Another unidentified source -- a tenant who's been there for more than a decade --says what makes Church Street unique is its funky mix of local cottage industries on the strip's upper floors. And those, he says, will quickly disappear once rents go through the roof.
While Redmond agrees that you didn't see many national stores on Church Street 20 years ago, he rejects the notion that national chains have been bad for local businesses.
"Some Vermonters say, 'Oh, my God! There are nationals on Church Street!'" says Redmond. "But if you talk to the merchants who have locally owned businesses, they will tell you what it's done is bring people downtown to discover the locals. It's maintained our vitality." And as he points out, national chains still make up only 40 percent of the retail businesses on the Marketplace. In fact, locals recently have replaced national stores in some locations.
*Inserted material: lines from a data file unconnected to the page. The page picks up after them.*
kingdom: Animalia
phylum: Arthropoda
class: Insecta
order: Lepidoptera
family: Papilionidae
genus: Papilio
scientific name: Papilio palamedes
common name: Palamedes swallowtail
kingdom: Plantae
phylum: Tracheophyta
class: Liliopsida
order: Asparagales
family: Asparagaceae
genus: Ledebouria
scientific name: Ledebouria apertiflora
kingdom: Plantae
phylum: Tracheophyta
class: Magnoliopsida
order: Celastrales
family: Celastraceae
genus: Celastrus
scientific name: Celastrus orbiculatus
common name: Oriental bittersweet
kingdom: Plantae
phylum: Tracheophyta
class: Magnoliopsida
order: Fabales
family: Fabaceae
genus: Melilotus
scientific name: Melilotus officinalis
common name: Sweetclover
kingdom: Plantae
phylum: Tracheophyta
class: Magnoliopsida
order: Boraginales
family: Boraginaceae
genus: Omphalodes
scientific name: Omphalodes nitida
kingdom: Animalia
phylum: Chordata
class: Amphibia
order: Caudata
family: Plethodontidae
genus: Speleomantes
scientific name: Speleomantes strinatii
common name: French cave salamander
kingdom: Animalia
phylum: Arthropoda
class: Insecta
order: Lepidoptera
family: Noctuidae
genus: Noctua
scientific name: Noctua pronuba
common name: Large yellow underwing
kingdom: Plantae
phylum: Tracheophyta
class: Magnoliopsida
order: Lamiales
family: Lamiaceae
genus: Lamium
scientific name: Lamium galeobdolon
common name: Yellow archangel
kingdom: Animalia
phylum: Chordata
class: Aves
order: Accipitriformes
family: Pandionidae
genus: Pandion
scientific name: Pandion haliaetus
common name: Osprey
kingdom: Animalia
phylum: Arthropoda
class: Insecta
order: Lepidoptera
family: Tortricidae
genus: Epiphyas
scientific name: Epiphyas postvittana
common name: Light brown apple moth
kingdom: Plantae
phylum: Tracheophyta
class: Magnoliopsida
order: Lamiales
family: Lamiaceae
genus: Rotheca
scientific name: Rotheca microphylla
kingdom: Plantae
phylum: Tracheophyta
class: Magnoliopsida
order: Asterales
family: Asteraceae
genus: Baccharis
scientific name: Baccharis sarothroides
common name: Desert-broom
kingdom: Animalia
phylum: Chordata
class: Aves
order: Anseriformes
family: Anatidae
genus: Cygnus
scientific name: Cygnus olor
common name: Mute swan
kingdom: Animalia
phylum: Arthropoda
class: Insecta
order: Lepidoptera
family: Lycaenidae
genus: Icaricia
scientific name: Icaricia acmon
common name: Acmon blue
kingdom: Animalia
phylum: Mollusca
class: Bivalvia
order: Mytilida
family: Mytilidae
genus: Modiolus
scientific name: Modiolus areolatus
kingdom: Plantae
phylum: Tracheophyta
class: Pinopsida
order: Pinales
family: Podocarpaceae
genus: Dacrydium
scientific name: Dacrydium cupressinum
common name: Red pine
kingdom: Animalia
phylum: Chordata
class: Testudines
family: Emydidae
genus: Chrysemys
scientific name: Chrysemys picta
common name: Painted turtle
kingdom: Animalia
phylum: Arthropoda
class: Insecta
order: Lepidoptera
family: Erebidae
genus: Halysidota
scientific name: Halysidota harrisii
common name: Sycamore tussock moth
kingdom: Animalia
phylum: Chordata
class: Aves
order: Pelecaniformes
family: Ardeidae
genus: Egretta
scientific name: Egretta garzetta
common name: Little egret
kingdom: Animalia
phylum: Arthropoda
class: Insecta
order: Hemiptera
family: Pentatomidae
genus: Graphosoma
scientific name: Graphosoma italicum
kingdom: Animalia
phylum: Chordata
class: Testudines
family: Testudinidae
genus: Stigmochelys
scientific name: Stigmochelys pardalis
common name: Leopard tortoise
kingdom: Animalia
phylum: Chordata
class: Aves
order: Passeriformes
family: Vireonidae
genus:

"Today, any healthy shopping area is filled with national tenants," adds real estate agent Bill Kiendl of V/T Commercial, which handles the leasing for the Burlington Town Center. "I don't necessarily love it, but it is what it is. If you talk to a landlord and say, 'Do you want a Banana Republic or some fella who wants to start a new restaurant concept?' they're gonna take Banana Republic."
Mauer bucked that trend at least once. When Wendy's wanted to buy into the building now occupied by the Church Street Tavern, he chose local owners over the fast-food franchise. "I haven't seen or heard from them in five years," he says of his tenants. "They're happy and I'm happy."
He's still in a good mood on a subsequent tour of Montreal, where he and his wife live in a luxurious downtown high-rise built in 1962. As we zigzag the streets of the old city, Mauer eagerly shows off what the Queen City could learn from La Belle Ville. "The Burlington waterfront could be like this," he says, indicating the new parks, shopping areas and mixed-use housing sprouting along the St. Lawrence River. "But we're losing out to other cities."
Like his Volvo wagon, Mauer's mind races from one idea to the next, each more ambitious than the last. "We need to put in cobblestones, nice lighting and take it down to the waterfront so that people want to park their cars and walk down there at night. And we've got to expand Church Street to Cherry and all the other side streets, make it all nice and fun."
Mauer definitely has a business stake in that scenario. But his use of "we" suggests a different kind of belonging. "I would rather be a Vermonter than anything else," he suggests. "I came here because I think this is the greatest city and state in the world. People don't know how good they have it."